Objective: Tolerogenic dendritic cells (DCs) are antigen-presenting cells with an immunosuppressive function. They are a promising immunotherapeutic tool for the attenuation of pathogenic T cell responses in autoimmune arthritis. The aims of this study were to determine the therapeutic action of tolerogenic DCs in a type II collagen-induced arthritis model and to investigate their effects on Th17 cells and other T cell subsets in mice with established arthritis.
Methods: Tolerogenic DCs were generated by treating bone marrow-derived DCs with dexamethasone and vitamin D(3) during lipopolysaccharide-induced maturation. Mice with established arthritis received 3 intravenous injections of tolerogenic DCs, mature DCs, or saline. Arthritis severity was monitored for up to 4 weeks after treatment. Fluorescence-labeled tolerogenic DCs were used for in vivo trafficking studies. The in vivo effect of tolerogenic DCs on splenic T cell populations was determined by intracellular cytokine staining and flow cytometry.

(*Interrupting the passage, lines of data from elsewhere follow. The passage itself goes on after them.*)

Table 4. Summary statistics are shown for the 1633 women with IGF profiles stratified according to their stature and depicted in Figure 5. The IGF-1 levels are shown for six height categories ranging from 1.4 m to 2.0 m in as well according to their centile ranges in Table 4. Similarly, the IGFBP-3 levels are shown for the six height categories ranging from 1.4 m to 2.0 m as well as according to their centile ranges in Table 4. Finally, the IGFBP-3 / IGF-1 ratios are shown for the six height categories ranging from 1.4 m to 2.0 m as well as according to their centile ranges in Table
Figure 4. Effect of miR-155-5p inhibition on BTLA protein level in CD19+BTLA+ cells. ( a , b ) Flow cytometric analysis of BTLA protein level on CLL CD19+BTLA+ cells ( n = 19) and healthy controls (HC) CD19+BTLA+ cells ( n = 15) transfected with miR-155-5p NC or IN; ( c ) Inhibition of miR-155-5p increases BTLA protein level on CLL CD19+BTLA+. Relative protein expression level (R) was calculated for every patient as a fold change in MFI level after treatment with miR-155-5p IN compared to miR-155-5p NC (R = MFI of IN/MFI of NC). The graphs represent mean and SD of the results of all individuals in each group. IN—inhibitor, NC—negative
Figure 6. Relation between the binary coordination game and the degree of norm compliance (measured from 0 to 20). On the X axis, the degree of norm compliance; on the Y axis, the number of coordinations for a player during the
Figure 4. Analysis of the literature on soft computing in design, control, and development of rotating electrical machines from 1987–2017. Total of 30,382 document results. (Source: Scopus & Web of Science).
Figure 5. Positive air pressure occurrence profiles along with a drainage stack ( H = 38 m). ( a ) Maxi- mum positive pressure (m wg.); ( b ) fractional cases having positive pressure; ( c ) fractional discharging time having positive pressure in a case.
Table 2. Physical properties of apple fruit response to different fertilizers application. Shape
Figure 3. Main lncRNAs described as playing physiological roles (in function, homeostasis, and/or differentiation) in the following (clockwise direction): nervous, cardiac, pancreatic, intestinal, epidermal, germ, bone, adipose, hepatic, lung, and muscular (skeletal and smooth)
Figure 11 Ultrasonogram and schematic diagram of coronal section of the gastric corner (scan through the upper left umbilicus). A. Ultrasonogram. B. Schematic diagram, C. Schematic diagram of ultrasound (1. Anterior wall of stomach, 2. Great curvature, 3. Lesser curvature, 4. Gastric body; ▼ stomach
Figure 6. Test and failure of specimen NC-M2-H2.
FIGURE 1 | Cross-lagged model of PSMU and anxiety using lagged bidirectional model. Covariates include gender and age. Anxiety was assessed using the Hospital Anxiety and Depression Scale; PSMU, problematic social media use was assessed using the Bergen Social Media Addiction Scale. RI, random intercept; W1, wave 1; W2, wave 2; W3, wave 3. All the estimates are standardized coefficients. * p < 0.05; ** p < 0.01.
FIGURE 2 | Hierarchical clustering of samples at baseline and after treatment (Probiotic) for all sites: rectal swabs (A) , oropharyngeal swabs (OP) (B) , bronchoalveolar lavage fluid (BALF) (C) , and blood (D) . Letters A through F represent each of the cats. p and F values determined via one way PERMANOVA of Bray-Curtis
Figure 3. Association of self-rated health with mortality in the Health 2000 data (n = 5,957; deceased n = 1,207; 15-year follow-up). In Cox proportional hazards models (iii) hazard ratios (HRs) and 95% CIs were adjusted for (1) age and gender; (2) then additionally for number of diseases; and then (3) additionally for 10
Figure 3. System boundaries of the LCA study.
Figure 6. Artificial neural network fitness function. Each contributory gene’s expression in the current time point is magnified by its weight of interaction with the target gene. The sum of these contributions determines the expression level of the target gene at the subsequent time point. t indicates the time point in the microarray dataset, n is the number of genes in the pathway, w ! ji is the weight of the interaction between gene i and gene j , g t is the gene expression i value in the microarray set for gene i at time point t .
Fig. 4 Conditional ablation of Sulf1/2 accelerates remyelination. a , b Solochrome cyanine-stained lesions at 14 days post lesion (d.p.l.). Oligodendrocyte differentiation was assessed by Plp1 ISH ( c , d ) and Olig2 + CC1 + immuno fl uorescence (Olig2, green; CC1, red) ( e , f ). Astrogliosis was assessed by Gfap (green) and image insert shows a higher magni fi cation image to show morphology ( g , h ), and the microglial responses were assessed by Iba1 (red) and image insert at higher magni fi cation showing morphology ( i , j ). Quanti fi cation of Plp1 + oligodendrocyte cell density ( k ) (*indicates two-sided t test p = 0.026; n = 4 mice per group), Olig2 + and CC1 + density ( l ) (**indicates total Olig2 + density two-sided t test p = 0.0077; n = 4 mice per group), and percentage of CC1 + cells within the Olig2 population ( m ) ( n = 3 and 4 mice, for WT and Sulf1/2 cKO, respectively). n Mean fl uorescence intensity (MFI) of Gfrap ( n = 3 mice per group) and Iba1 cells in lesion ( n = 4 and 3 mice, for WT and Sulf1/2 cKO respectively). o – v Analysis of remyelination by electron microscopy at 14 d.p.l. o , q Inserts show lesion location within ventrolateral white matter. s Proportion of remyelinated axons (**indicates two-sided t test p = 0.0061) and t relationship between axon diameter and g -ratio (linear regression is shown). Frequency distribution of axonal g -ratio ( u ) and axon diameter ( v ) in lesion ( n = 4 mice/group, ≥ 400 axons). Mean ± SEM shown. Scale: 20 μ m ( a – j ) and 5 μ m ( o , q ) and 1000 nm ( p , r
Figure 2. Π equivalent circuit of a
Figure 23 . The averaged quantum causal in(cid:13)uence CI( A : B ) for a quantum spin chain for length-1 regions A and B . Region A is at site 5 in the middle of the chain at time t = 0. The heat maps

Results: Tolerogenic DCs displayed a semi-mature phenotype, produced low levels of inflammatory cytokines, and exhibited low T cell stimulatory capacity. Upon intravenous injection into arthritic mice, tolerogenic DCs migrated to the spleen, liver, lung, feet, and draining lymph nodes. Treatment of arthritic mice with type II collagen-pulsed tolerogenic DCs, but not unpulsed tolerogenic DCs or mature DCs, significantly inhibited disease severity and progression. This improvement coincided with a significant decrease in the number of Th17 cells and an increase in the number of interleukin-10-producing CD4+ T cells, whereas tolerogenic DC treatment had no detectable effect on Th1 cells or interleukin-17-producing γ/δ T cells.
Conclusion: Treatment with type II collagen-pulsed tolerogenic DCs decreases the proportion of Th17 cells in arthritic mice and simultaneously reduces the severity and progression of arthritis.